Nas histórias de sucesso, em cada linha, um caminho de vitória, denominado por Michael Sandel como “retórica da ascensão”: “ainda que a desigualdade tenha sido aumentada nas últimas décadas, a cultura pública reforçou a ideia de somos responsáveis por nosso destino e merecemos o que recebemos”. O predomínio do mérito como linha discursiva das narrativas no mundo moderno está por toda parte. As adversidades, inerente a toda história de vida, são realçadas enfaticamente e, se for preciso, superdimensionadas.
Conclusão e insônia
O mérito é uma consciência introjetada. Embora mais identificada com a orientação liberal, está para além de posicionamentos políticos. Nossas aptidões profissionais, nossos relatos de viagens, nossas impressões cinematográficas, nossas decisões e características, nossos domínios e habilidades e nossas histórias e experiências são contadas exaltando a nossa liberdade de controlar as situações, sempre apartadas das condições favoráveis através das quais vencemos. E quando o controle nos escapa, “perdemos”, nas palavras de Sandel. E quando sofremos, a responsabilidade foi nossa. Enquanto losers, resta a oportunidade de agarrarmo-nos em líderes populistas radicais e em suas promessas de “mudança” e limpeza”.

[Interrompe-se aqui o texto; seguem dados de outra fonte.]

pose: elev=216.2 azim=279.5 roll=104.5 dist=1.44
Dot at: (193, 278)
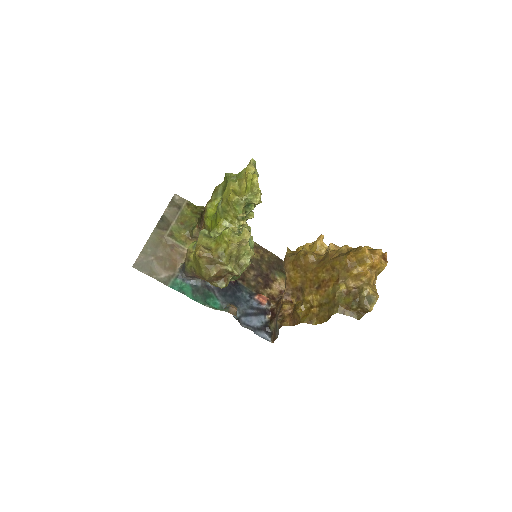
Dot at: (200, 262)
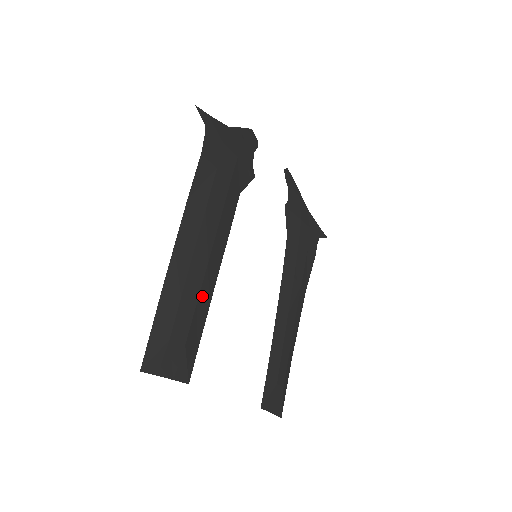
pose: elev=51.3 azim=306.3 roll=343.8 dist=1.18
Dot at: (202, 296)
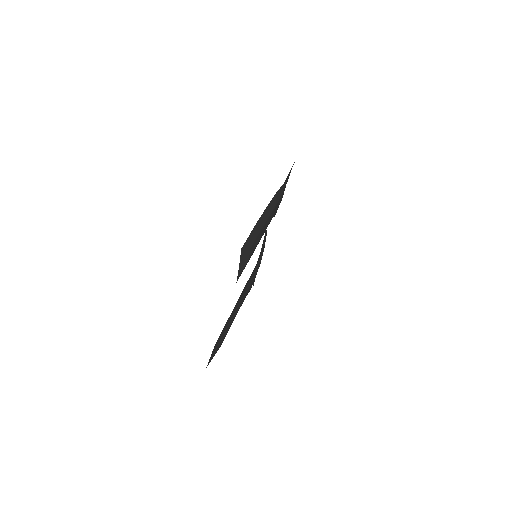
Dot at: occluded
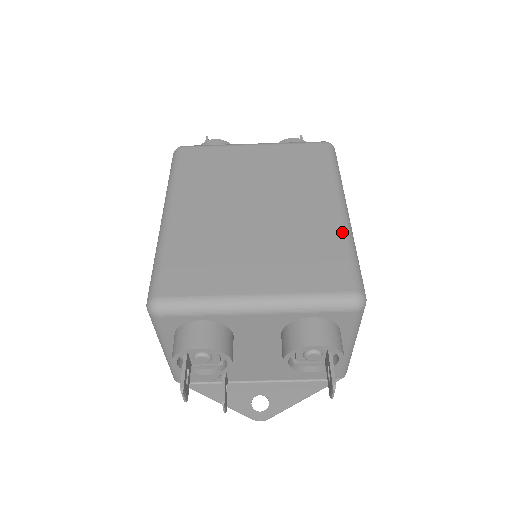
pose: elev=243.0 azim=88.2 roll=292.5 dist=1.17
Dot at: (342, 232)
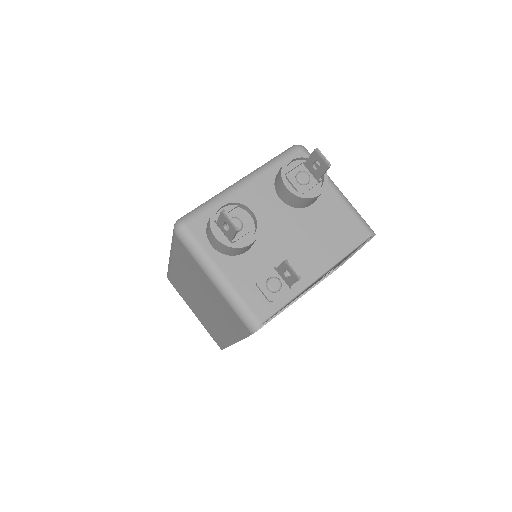
Dot at: occluded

O mundo reafirma a desigualdade social na forma dessa justificativa moral cuja função é culpabilizar as pessoas, o que, não raro, gera ondas de ódio e frustração. A crença no merecimento é a dose paliativa para a angústia da desigualdade. Histórias de superação baseadas no mérito individual são exceções mascaradas da regra ilusória do “eu quero, eu posso!”. E o debate das políticas educacionais não foge a essa regra: os mesmos defensores das políticas meritocráticas são os que mais utilizam-se do discurso da “redução das desigualdades” – em uma capa de solidariedade que encobre a resistência a mudanças estruturais nas políticas sociais, que culminariam essas sim com a realização de uma justiça social, muito além da aceitação das desigualdades. Afinal “reduzir desigualdades” não é dirimi-las, garantindo direitos de forma universal e coletiva, em uma noção de bem comum.

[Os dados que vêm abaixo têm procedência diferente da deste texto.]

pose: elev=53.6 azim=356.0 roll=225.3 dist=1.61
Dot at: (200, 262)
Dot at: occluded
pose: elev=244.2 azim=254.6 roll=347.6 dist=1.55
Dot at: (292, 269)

A realização da ideia de bem comum depende de uma nova percepção da noção de merecimento em nosso cotidiano, menos arrogante e mais sensível à coletividade. Sobre o que saiu errado? Em resumo: a construção de uma autoimagem individual convicta do próprio mérito como causador do sucesso. Essa crença petulante e inconfessável, que nos permite deitar a cabeça no travesseiro quando chega a noite.